El Salvador Finalizes IMF Agreement and Maintains Bitcoin Assets Despite Fiscal Adjustments

El Salvador and the International Monetary Fund (IMF) have come to an agreement at the staff level regarding the initial evaluation of the country’s 40-month Extended Fund Facility (EFF) arrangement.

This agreement awaits the nod from the IMF’s Executive Board and is contingent upon the fulfillment of specified conditions.

Fiscal Developments and Reforms

As noted in a collaborative statement from IMF representatives Rodrigo Cubeddu and Luis Torres, El Salvador has demonstrated robust performance early in the program. The nation has successfully achieved essential fiscal and reserve objectives while progressively implementing governance and financial stability reforms.

“Significant advancements have been made in the execution of the economic reform strategy under the IMF-endorsed program. Most targets set for the first review have been comfortably met, and progress with structural benchmarks is on track,” remarked the officials.

They further highlighted that the economy continues to grow, bolstered by investor confidence and strong remittance inflows. The importance of sustaining fiscal consolidation and structural reforms to rectify macroeconomic disparities and promote sustainable growth was also underscored.

As part of the agreement, El Salvador will maintain its measures for fiscal tightening. This includes reductions in public sector wages, limiting current expenditures, and upcoming revisions to the civil service and pension systems. These initiatives will be reinforced by the forthcoming Fiscal Sustainability Law, with plans to increase deposits at the central bank to enhance external reserves.

IMF’s Position on Bitcoin

Even with the strides made, the IMF has reiterated its concerns regarding El Salvador’s approach to Bitcoin. It has indicated that measures are in place to prevent any increase in the government’s Bitcoin holdings.

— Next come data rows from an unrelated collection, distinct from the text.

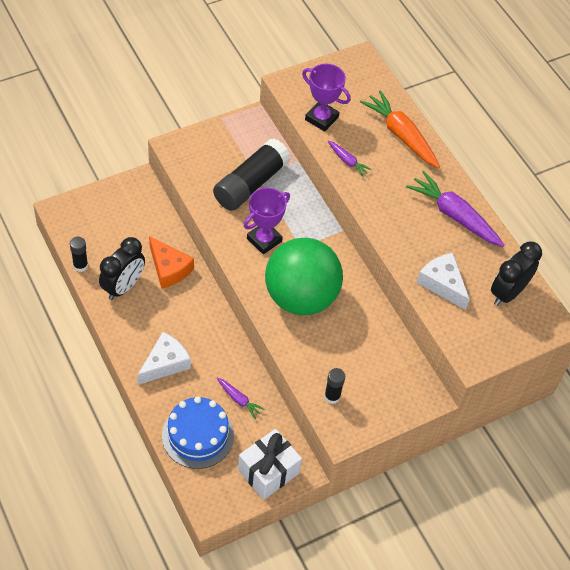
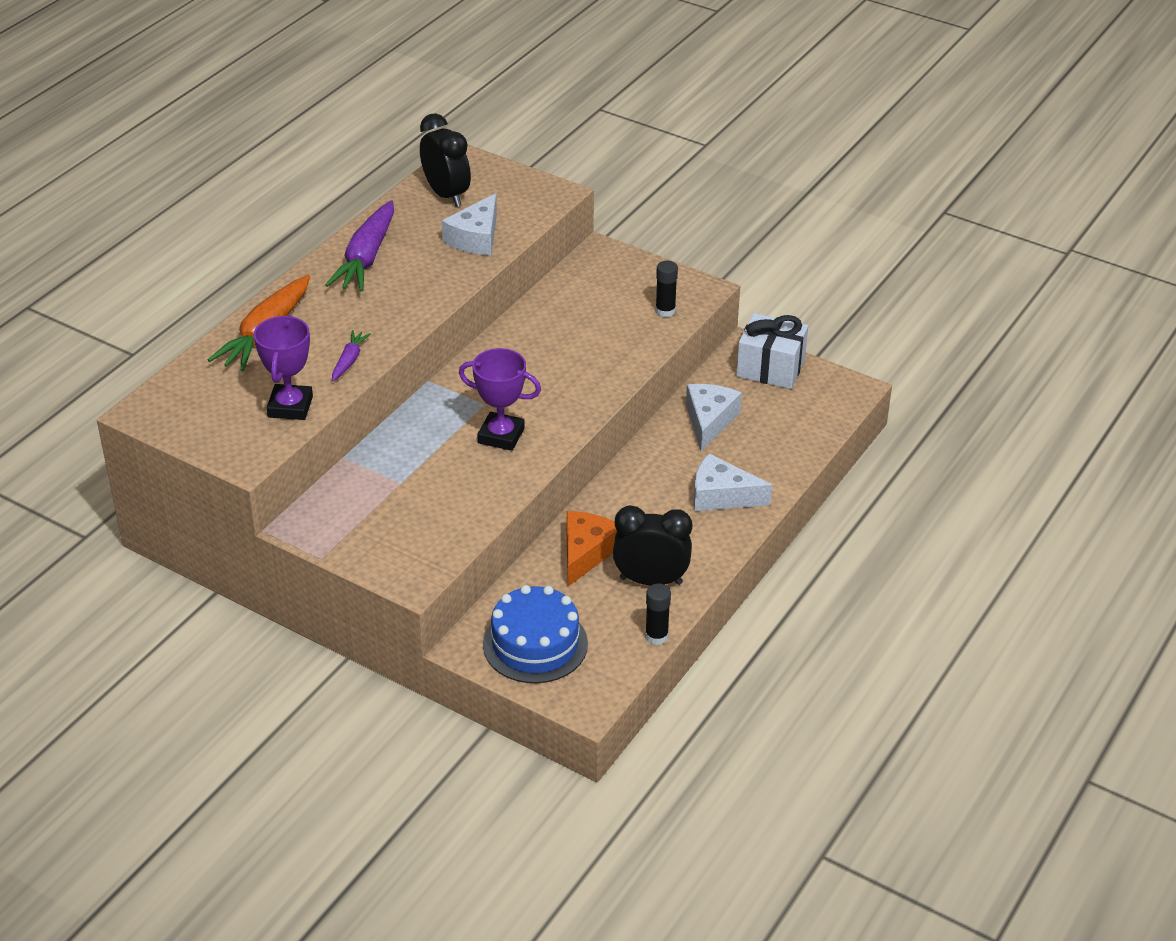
camera: 115 degrees left, 15 degrees down
blue cake [162,396,234,469] -> blue cake moved to [483,585,588,683]
black glue stick [213,138,291,211] -> none
purple carrot [217,378,265,419] -> white cheese [686,384,742,451]
green ball [265,238,343,315] -> none
black clock [491,241,542,306] -> black clock turned 135 degrees counterclockwise [420,113,471,207]

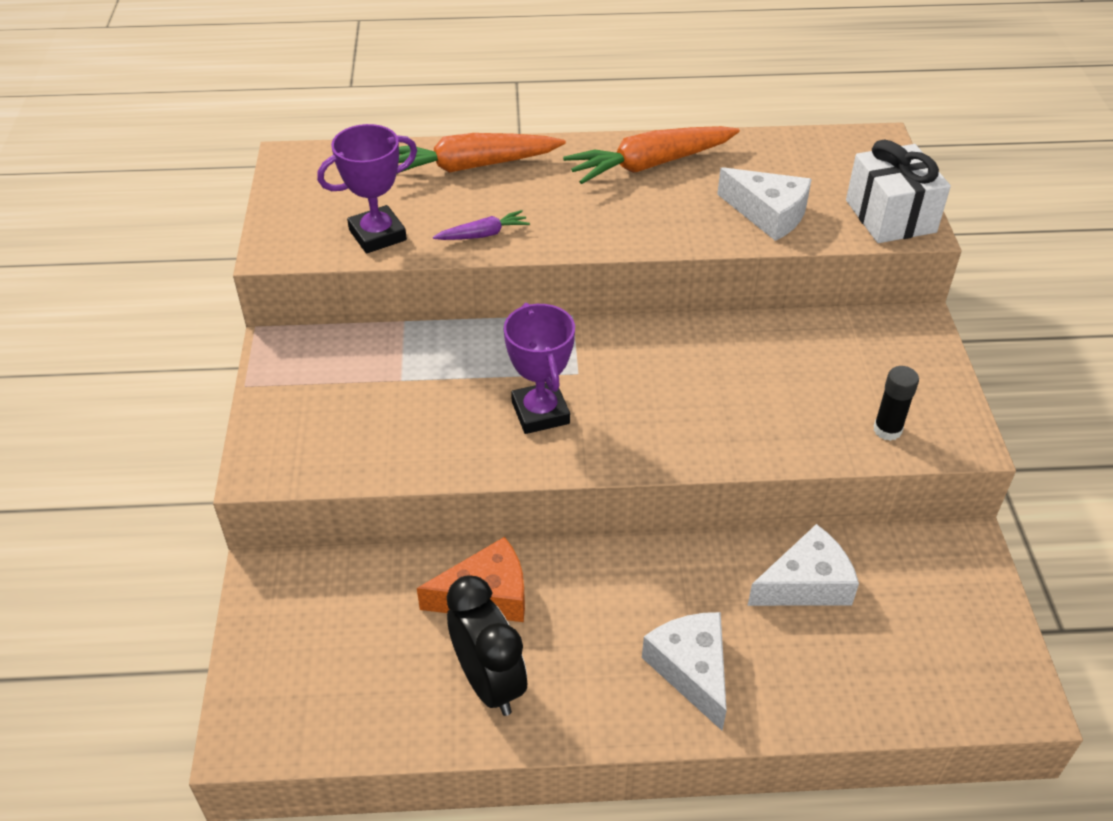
camera: 55 degrees right, 5 degrees up
purple carrot [325,200,394,292] -> orange carrot [563,126,740,184]
black clock [420,113,471,207] -> none
white cheese [442,193,497,255] -> white cheese turned 135 degrees counterclockwise [717,167,812,241]
blue cake [483,585,588,683] -> none
black glue stick [645,583,671,645] -> none
white gift [736,313,808,389] -> white gift moved to [846,140,951,243]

“Regarding Bitcoin, efforts will persist to ensure that the total amount of Bitcoin held across all government-owned wallets remains unchanged,” stated the officials.

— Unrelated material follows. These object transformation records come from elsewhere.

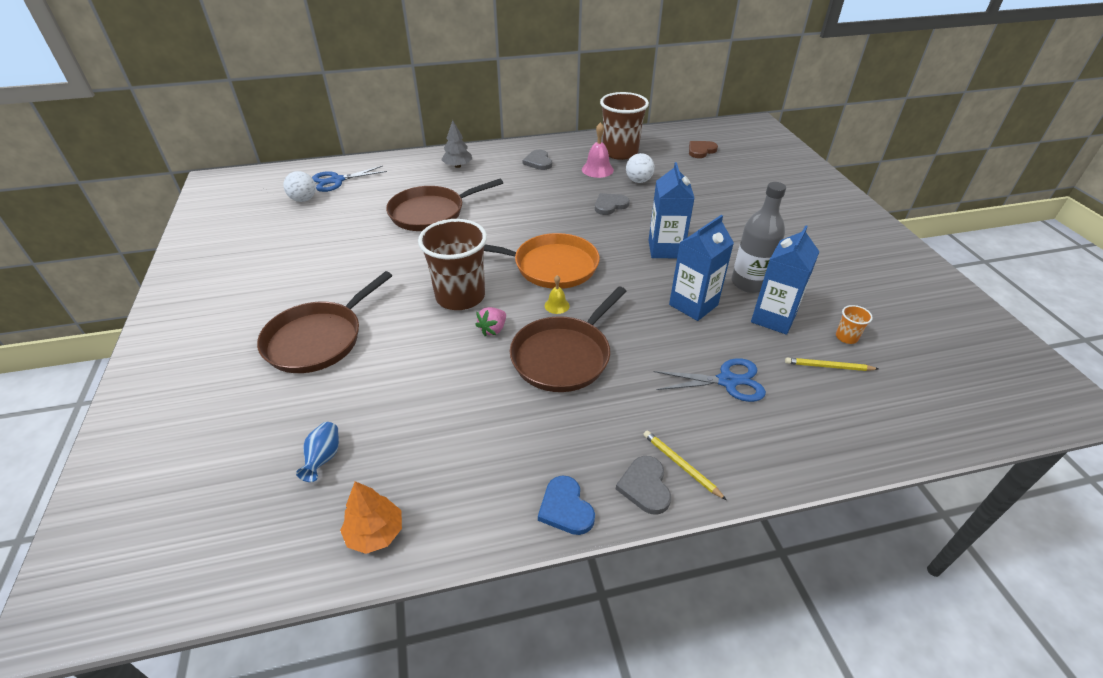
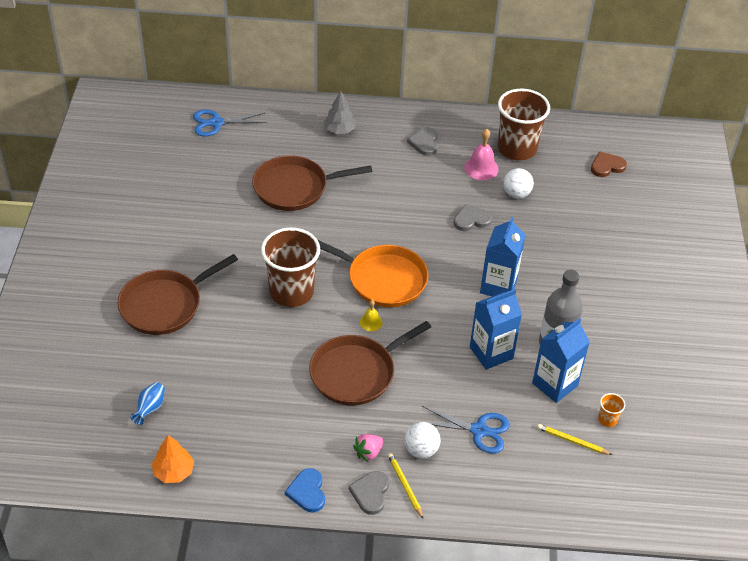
camera: 15 degrees right, 5 degrees up
white ball [284,171,316,202] -> white ball moved to [404,422,441,458]
pink strawberry [475,307,506,336] -> pink strawberry moved to [353,434,384,462]

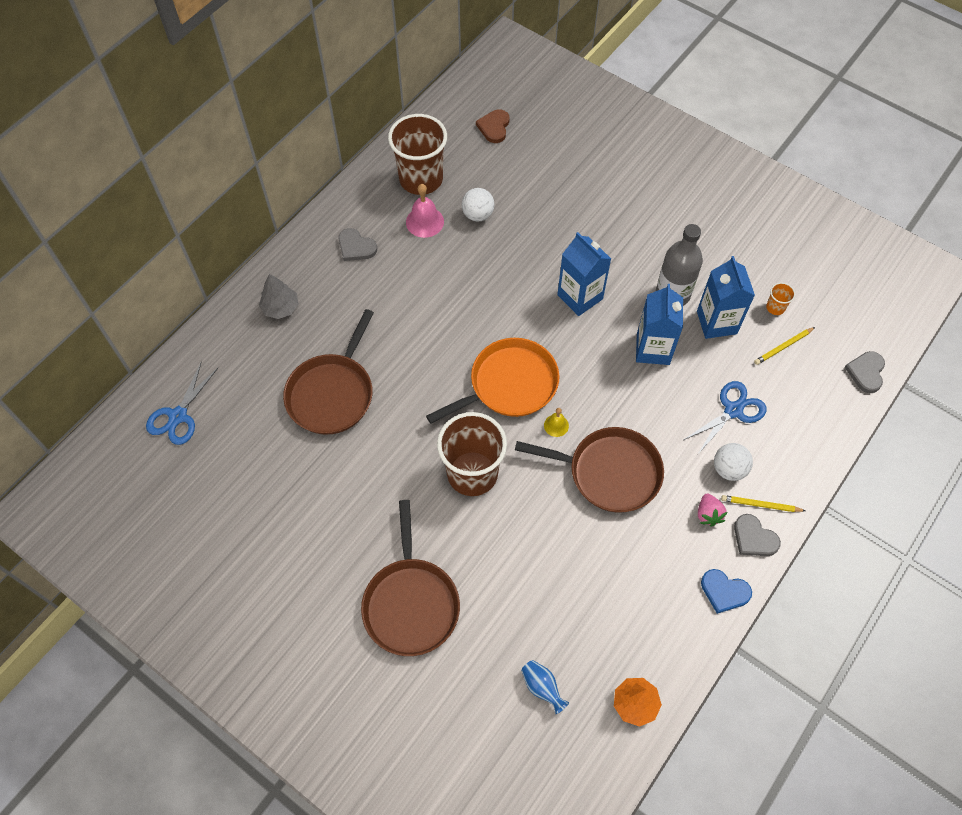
camera: 55 degrees left, 15 degrees up
brown pan [309,321,431,406] -> brown pan turned 75 degrees counterclockwise [515,427,664,513]
grey heart [454,204,492,231] -> grey heart moved to [844,351,885,393]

Furthermore, initiatives are underway to conclude public sector engagement with the Chivo wallet by the end of July.

In December 2024, a $1.4 billion agreement was established, stipulating conditions to limit the country’s crypto-related activities. The terms mandated that the acceptance of Bitcoin in the private sector would remain voluntary while curbing public sector participation in such transactions.

These stipulations were later incorporated into national law through amendments enacted by El Salvador’s Congress. The IMF Executive Board subsequently sanctioned the financing agreement in February 2025, facilitating an initial disbursement of $120 million, contingent on approval.

Notwithstanding the imposed restrictions on cryptocurrency involvement, El Salvador’s Bitcoin Office has persisted with its strategy of acquiring one Bitcoin each day. As of May 28, 2025, the nation holds roughly 6,190 Bitcoin, valued at around $675 million.

President Nayib Bukele has consistently maintained that cryptocurrency remains integral to his vision for the country.